Extract every line of the entries that contains the string "part", treating uppercase and lowercase letters as different.
######
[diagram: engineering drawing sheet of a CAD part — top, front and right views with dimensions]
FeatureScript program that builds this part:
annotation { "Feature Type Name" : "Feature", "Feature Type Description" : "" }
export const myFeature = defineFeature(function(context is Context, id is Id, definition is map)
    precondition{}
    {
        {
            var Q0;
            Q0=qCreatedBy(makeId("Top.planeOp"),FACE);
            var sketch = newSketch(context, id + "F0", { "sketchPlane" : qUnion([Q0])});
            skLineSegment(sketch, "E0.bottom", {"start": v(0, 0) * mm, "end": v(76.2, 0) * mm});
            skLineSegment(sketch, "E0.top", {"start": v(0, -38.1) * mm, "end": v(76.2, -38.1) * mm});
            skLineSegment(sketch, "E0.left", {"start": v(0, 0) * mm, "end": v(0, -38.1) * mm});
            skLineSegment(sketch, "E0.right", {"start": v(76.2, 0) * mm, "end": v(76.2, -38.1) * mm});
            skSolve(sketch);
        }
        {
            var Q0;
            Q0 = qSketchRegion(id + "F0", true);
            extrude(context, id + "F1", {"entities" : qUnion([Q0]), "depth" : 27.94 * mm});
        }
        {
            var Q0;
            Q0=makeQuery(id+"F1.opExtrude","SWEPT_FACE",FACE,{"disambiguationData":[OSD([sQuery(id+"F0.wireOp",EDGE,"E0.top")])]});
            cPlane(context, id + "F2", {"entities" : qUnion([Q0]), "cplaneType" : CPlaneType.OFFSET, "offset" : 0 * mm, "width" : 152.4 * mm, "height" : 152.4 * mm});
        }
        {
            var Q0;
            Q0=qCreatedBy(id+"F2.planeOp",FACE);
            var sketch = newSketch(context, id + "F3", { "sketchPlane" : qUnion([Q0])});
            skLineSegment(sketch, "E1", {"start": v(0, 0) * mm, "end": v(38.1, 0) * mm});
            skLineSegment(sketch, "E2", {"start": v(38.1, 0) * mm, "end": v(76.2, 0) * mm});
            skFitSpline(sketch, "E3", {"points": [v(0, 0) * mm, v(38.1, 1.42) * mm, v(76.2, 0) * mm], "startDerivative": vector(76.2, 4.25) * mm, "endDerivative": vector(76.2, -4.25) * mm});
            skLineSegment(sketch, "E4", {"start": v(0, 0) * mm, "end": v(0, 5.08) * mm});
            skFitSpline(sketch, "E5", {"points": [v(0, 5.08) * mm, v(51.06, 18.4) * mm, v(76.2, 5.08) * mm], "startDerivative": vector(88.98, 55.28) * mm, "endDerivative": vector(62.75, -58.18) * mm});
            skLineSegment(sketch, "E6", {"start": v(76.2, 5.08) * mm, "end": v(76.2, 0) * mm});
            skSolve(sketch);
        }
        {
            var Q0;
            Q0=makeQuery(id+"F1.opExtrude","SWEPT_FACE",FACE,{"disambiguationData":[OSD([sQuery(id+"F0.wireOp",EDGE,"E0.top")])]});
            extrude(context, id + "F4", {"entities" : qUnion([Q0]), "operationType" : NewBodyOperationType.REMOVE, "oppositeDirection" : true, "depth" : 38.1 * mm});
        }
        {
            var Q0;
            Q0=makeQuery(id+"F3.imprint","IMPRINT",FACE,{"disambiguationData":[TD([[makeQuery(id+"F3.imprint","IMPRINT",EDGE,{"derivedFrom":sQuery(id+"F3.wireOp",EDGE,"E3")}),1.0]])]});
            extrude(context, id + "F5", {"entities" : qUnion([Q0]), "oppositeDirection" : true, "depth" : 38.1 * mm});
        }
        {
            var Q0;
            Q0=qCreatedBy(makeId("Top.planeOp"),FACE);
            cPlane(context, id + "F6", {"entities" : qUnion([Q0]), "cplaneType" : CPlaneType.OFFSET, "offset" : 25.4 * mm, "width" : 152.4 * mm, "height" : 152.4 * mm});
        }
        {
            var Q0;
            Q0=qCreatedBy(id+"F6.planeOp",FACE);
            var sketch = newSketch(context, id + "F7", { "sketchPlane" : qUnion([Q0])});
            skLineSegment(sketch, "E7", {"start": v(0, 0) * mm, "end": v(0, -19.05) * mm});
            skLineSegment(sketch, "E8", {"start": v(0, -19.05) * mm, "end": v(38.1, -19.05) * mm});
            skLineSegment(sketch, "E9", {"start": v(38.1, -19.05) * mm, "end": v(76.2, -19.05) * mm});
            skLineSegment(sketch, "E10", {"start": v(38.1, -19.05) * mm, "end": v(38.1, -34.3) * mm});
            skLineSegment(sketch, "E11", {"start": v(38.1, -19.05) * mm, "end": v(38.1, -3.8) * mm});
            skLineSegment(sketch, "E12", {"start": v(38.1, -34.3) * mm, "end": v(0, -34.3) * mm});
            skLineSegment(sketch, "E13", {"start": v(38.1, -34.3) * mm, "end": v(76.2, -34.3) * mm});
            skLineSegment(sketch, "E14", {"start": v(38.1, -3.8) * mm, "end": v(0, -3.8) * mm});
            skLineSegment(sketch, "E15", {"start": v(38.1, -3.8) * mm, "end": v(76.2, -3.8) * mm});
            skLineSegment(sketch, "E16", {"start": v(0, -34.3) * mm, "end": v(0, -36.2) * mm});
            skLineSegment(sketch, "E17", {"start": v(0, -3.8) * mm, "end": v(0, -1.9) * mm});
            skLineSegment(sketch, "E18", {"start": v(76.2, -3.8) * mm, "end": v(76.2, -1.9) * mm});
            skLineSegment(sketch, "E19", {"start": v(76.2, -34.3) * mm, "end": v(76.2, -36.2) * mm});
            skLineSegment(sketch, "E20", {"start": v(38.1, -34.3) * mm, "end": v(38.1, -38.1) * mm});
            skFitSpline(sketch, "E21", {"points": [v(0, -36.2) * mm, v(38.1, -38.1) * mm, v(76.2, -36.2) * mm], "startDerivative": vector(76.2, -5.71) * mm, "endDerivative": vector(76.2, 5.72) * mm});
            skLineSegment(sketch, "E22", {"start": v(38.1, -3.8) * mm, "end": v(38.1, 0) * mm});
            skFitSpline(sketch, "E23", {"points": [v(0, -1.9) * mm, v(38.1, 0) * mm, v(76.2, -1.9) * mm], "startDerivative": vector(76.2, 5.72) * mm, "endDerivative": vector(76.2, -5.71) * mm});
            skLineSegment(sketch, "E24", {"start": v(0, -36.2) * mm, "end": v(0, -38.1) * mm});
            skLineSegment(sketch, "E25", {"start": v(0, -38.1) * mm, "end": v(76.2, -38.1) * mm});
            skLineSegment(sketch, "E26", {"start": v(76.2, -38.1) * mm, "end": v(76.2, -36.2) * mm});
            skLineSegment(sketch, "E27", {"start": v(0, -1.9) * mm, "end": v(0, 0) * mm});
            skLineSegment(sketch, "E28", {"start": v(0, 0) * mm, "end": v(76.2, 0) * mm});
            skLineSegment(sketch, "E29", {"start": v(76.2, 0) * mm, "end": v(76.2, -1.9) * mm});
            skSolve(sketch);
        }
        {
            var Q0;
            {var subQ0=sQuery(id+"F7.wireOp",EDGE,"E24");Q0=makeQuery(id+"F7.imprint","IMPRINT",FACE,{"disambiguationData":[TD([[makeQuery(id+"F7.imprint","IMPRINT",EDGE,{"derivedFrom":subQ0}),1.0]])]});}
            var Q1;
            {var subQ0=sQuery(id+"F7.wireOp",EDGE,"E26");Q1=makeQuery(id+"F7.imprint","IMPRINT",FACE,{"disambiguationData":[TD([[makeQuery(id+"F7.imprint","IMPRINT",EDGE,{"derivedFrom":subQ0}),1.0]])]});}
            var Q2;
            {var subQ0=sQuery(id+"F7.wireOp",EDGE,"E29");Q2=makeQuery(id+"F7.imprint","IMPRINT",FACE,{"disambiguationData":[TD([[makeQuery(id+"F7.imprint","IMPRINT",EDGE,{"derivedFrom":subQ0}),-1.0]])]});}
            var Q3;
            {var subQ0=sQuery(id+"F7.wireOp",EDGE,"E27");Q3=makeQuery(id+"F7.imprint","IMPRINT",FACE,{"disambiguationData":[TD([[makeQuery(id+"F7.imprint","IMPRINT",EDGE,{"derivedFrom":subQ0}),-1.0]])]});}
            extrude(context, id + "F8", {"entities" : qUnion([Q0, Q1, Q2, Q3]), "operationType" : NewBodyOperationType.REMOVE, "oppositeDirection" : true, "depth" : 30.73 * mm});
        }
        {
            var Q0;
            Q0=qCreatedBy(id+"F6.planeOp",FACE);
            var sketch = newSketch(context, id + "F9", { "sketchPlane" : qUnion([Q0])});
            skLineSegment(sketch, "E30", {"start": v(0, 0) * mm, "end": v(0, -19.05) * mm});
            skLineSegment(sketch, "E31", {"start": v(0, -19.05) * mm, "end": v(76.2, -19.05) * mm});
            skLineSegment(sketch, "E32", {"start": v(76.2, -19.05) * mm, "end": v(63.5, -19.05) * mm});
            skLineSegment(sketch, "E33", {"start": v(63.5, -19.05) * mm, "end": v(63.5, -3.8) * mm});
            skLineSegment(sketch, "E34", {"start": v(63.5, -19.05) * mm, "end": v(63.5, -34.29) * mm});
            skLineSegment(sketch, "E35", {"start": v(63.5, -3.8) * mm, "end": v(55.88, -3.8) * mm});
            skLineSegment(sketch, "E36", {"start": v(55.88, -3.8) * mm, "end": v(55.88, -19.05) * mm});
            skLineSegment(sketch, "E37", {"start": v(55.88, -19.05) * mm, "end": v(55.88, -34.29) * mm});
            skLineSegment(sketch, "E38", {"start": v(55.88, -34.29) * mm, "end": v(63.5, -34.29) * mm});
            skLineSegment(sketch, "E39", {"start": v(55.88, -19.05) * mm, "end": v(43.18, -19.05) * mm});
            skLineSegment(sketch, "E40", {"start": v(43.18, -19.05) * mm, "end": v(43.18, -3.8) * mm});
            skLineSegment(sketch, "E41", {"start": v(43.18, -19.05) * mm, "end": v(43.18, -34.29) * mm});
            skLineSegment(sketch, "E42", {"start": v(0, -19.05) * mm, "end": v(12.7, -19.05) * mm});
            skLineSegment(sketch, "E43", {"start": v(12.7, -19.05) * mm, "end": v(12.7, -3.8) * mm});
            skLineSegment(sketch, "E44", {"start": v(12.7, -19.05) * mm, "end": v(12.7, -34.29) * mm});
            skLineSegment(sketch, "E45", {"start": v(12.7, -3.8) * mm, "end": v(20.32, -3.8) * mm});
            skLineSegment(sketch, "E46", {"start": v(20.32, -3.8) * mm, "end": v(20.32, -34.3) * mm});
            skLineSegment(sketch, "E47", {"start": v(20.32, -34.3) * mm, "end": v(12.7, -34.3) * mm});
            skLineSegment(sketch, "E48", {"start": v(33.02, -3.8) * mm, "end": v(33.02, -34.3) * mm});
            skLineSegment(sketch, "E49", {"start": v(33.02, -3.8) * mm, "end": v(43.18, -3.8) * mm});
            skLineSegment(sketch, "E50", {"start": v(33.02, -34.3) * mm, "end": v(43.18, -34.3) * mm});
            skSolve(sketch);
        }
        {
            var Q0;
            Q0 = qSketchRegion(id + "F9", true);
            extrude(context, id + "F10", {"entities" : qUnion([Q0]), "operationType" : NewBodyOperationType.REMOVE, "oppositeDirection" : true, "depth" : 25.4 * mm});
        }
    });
######
-- RESULT OF THIS TASK --
[diagram: engineering drawing sheet of a CAD part — top, front and right views with dimensions]
FeatureScript program that builds this part:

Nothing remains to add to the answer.